The full set of entries below, restated word for word and stripped of images, is the expected result.

• DATA SUPPLIED:
>>>

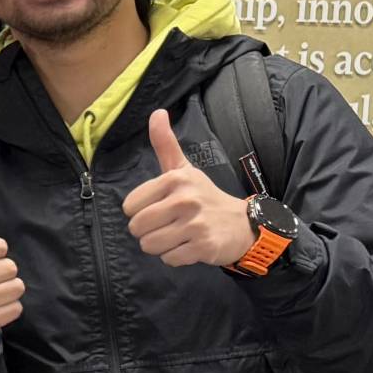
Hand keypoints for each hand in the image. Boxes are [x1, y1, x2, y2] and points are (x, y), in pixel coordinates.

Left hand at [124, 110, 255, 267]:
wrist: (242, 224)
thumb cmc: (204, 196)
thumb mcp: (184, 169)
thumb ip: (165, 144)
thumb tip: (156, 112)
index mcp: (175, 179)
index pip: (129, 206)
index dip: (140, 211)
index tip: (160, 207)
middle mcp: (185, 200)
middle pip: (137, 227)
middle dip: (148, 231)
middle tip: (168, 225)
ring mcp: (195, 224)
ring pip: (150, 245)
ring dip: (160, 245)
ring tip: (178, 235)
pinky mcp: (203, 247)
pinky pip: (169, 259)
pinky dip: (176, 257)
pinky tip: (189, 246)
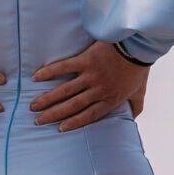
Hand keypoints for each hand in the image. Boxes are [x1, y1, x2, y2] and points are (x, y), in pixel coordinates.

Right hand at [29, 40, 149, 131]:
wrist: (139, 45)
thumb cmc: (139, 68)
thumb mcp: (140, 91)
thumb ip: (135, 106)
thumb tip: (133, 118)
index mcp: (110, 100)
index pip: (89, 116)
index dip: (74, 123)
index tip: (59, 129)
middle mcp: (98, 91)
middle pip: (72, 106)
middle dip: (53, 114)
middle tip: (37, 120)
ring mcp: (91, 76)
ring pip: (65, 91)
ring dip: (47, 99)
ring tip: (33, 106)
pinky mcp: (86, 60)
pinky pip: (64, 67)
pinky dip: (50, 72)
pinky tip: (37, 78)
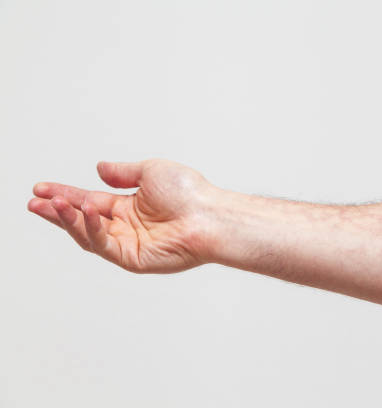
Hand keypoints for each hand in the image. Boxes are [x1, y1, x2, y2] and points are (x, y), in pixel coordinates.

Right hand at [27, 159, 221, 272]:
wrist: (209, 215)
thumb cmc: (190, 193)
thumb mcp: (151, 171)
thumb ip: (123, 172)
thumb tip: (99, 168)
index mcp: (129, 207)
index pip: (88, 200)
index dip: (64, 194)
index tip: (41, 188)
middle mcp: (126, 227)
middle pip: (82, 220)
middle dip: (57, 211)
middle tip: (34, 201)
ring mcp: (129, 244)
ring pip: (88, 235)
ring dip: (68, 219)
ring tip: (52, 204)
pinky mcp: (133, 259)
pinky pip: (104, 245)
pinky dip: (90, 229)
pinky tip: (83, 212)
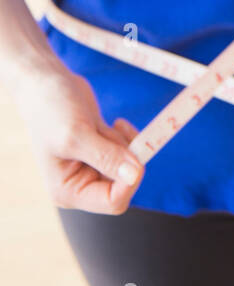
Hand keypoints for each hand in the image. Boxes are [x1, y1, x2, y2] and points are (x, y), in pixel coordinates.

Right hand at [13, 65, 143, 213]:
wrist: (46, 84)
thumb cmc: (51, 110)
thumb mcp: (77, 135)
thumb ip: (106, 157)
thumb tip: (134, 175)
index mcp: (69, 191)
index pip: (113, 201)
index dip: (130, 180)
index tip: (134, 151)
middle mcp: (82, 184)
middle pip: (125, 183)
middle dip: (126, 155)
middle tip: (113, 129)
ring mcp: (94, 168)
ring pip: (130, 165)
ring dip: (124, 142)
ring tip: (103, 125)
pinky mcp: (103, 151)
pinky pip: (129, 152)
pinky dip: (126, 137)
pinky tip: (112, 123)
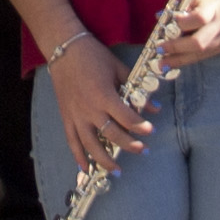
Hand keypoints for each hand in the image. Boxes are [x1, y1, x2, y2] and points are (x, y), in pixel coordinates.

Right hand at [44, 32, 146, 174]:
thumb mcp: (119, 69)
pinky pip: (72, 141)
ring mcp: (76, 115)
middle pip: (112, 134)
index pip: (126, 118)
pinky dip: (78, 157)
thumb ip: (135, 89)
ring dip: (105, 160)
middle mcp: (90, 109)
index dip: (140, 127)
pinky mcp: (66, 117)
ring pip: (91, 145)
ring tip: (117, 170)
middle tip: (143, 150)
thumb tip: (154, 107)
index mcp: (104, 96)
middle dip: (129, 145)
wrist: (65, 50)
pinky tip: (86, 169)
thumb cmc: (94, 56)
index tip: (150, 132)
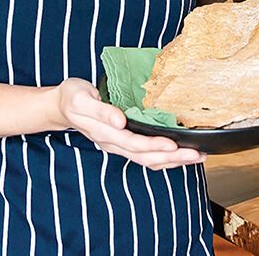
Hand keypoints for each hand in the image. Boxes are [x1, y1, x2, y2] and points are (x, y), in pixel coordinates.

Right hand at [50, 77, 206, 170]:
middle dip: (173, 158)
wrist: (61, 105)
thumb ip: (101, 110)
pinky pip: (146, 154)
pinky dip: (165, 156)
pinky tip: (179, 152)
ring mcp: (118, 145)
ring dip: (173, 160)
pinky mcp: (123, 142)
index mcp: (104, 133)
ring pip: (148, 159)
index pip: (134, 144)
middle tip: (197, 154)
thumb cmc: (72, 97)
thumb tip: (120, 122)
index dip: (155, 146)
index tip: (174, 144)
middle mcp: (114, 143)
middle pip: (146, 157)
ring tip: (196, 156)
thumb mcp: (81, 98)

<<<

• RESPONSE TO THE EXERCISE:
Hand keypoints for each hand in the image. Boxes are [x1, y1, x2, y2] and points are (x, y), in pixel coordinates.

Left hand at [124, 110, 255, 267]:
wrist: (242, 224)
thumb cmc: (204, 196)
thumb mcp: (184, 169)
thumb ip: (165, 144)
thumb tip: (156, 112)
index mcp: (175, 179)
index pip: (129, 206)
index dip: (140, 211)
index tip: (160, 207)
middle mcp: (185, 200)
middle pip: (137, 227)
middle dip: (148, 231)
middle tip: (168, 225)
ring mcp: (195, 224)
ring pip: (150, 245)
ring dip: (160, 245)
ring tip: (178, 235)
pinky mcp: (203, 247)
pinky pip: (169, 259)
pinky dip: (176, 257)
pinky tip: (189, 246)
Hand keypoints for each hand in the image. Boxes are [x1, y1, x2, y2] and points are (x, y), in pixel coordinates.

Right hand at [29, 40, 149, 131]:
wrist: (139, 45)
thumb cmc: (139, 68)
thumb mcp: (140, 91)
thumb ip: (135, 106)
thumb tip: (133, 118)
index mcp: (110, 100)
index pip: (89, 116)
index dip: (74, 123)
index tip: (59, 129)
middle mcp: (98, 91)
middle pip: (72, 106)
middle dip: (53, 114)
middle tip: (37, 120)
ring mcp: (91, 76)
ring pip: (65, 91)
ring dip: (47, 99)
ring tip: (33, 106)
pinky mcp: (86, 60)
pinky pip: (64, 67)
pinky dip: (50, 72)
pinky tip: (37, 78)
Hand keypoints for each hand in the image. Boxes are [x1, y1, x2, y2] and points are (x, y), in pixel coordinates.

Right hand at [27, 159, 221, 272]:
wrist: (209, 215)
thumb cmc: (190, 193)
thumb mcp: (151, 171)
thumb ip: (123, 172)
thumb tip: (99, 168)
index mcp: (129, 207)
index pip: (88, 200)
index dip: (64, 194)
index tip: (41, 188)
middle mcp: (126, 227)
middle pip: (82, 220)
middle dip: (57, 211)
middle tip: (34, 201)
ring mcp: (129, 244)
ring pip: (88, 235)
ring dip: (68, 219)
ring tip: (52, 204)
pinky mcp: (133, 259)
pinky pip: (104, 245)
pinky dip: (90, 229)
pinky tip: (83, 212)
Hand keypoints for each hand in the image. Boxes are [x1, y1, x2, y2] and points are (x, y), in pixel coordinates.

Right hand at [13, 65, 143, 213]:
wrist: (46, 84)
thumb cmc: (51, 110)
thumb mcp: (77, 135)
thumb ip: (106, 157)
thumb tip: (134, 175)
index mcp: (69, 191)
index pip: (113, 201)
index dip: (130, 180)
index tip: (134, 151)
middle mcp: (82, 184)
middle pip: (125, 183)
middle dip: (126, 155)
middle tip: (113, 129)
ring mcp: (94, 168)
ring pip: (130, 165)
ring dip: (124, 142)
ring tip: (103, 125)
pinky mcp: (103, 151)
pinky pip: (129, 152)
pinky dip: (126, 137)
pinky tip: (112, 123)
Hand keypoints for each hand in the image. Boxes are [x1, y1, x2, y2] and points are (x, y), in pixel coordinates.

Right hand at [44, 32, 146, 174]:
thumb mcp: (119, 69)
pinky pip: (72, 141)
ring mcp: (76, 115)
middle pip: (112, 134)
index pip: (126, 118)
pinky dip: (78, 157)
thumb ip: (135, 89)
ring dip: (105, 160)
middle mcp: (90, 109)
index dip: (140, 127)
pinky mcp: (66, 117)
ring pip: (91, 145)
ring tip: (117, 170)
middle tip: (143, 150)
thumb tip: (154, 107)
index mcp: (104, 96)
middle dip: (129, 145)
wrist: (65, 50)
pinky tip: (86, 169)
thumb cmc: (94, 56)
index tip: (150, 132)
Hand keypoints for each hand in the image. Boxes are [x1, y1, x2, y2] and points are (x, y), in pixel coordinates.

Right hand at [50, 77, 206, 170]:
middle dip: (173, 158)
wrist: (61, 105)
thumb ip: (101, 110)
pinky pip: (146, 154)
pinky dip: (165, 156)
pinky tip: (179, 152)
ring mcp: (118, 145)
ring dip: (173, 160)
pinky mcp: (123, 142)
index mcp: (104, 133)
ring pip: (148, 159)
index pip: (134, 144)
middle tip: (197, 154)
thumb cmc: (72, 97)
thumb tip: (120, 122)
index dip: (155, 146)
index tip: (174, 144)
middle mcp: (114, 143)
middle pip: (146, 157)
ring tip: (196, 156)
thumb mcp: (81, 98)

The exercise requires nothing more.